Senile plaques can also be present in the brains of healthy people who do not have any symptoms, especially at older ages. And the reason why some people are more resistant than others to the accumulation of these plaques is still unknown. What has been reliably demonstrated is that all people who suffer from Alzheimer’s disease have amyloid plaques.
The “amyloid coat” hypothesis is one of the most prominent and influential models used to explain the origin and evolution of the most common dementia in the world, such as Alzheimer’s disease.
This hypothesis is based on the idea that it is a chemical cascade that ends up causing the accumulation of senile plaques in the brain and subsequent neuronal destruction and loss of cognitive faculties. This accumulation would mark the pathological beginning of the dementia in question.
The damage caused would be due, according to this hypothesis, to an excessive formation of beta-amyloid protein or, in any case, to a deficit in its elimination, a process that causes degeneration and atrophy of some of the patient’s brain structures.
However, the answers to the question of what triggers this chemical cascade remain controversial Most of the research that has been carried out in this regard has tried to search for drugs capable of slowing or reducing the progression of dementia based on the idea that the objective is to interrupt the accumulation of these harmful proteins.
However, to this day there is still no consensus regarding what the triggering factors are. It is suggested that they could be rare genetic faults that would cause abnormalities in the DNA that codes for the amyloid precursor protein, which is responsible for synthesizing beta-amyloid. And this genetic error would lead to the formation of abnormal deposits that would generate senile plaques.
Another theory would suggest that the problem would not be with the precursor protein, but rather with another protein which is responsible for eliminating it. In any case, both theories suggest that the main marker of the pathological onset of dementia and Alzheimer’s disease would have to do with the amyloid cascade.

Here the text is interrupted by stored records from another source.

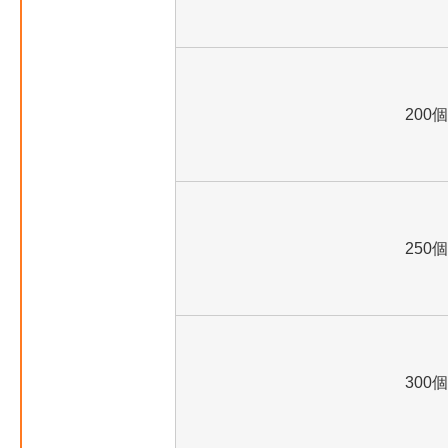
200個
250個
300個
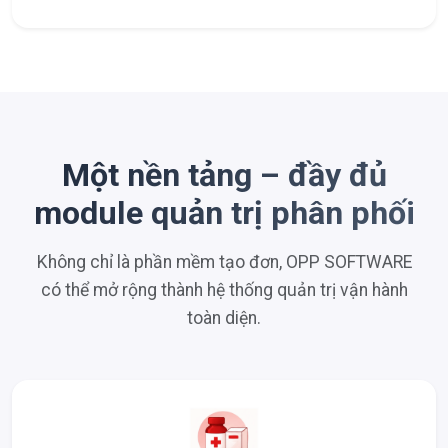
Một nền tảng – đầy đủ
module quản trị phân phối
Không chỉ là phần mềm tạo đơn, OPP SOFTWARE
có thể mở rộng thành hệ thống quản trị vận hành
toàn diện.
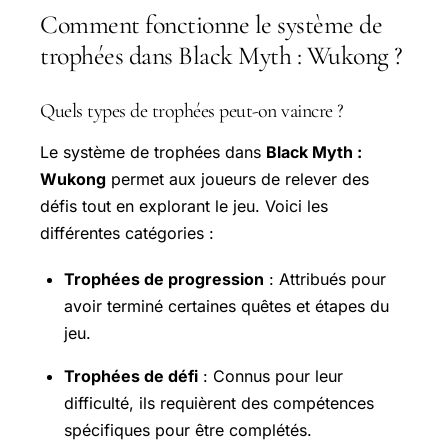
Comment fonctionne le système de
trophées dans Black Myth : Wukong ?
Quels types de trophées peut-on vaincre ?
Le système de trophées dans
Black Myth :
Wukong
permet aux joueurs de relever des
défis tout en explorant le jeu. Voici les
différentes catégories :
Trophées de progression
: Attribués pour
avoir terminé certaines quêtes et étapes du
jeu.
Trophées de défi
: Connus pour leur
difficulté, ils requièrent des compétences
spécifiques pour être complétés.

In recent years, the use of immunotherapy, a treatment aimed at stimulating the body’s natural defenses, has been investigated to help treat Alzheimer’s patients. It is studied how antibodies could penetrate neurons and reduce beta-amyloid proteins that form senile plaques.
Researchers have used mice to expose them to immunoantibodies so that changes in the cells can be examined using microscopy, immunofluorescence, and other more advanced techniques. Its discovery lies in the fact that antibodies bind to the beta-amyloid protein, in a specific area of the protein precursor, which is located on the outside of the cell.
This antibody complex would penetrate the cell, reducing levels of beta-amyloid and building blocks of plaques that lie outside and between cells. The antibody would reduce the intracellular accumulation of the protein by almost a third.
In addition, evidence has been found that antibodies could inhibit the activity of two enzymes (beta-secretases) that facilitate the production of amyloid protein. It is thought that antibodies could increase the degradation of beta-amyloid rather than inhibit its production although it is still unclear.
The scientific discovery that antibodies could act both inside and outside cells has significant implications for researching other neurodegenerative diseases and autoimmune disorders.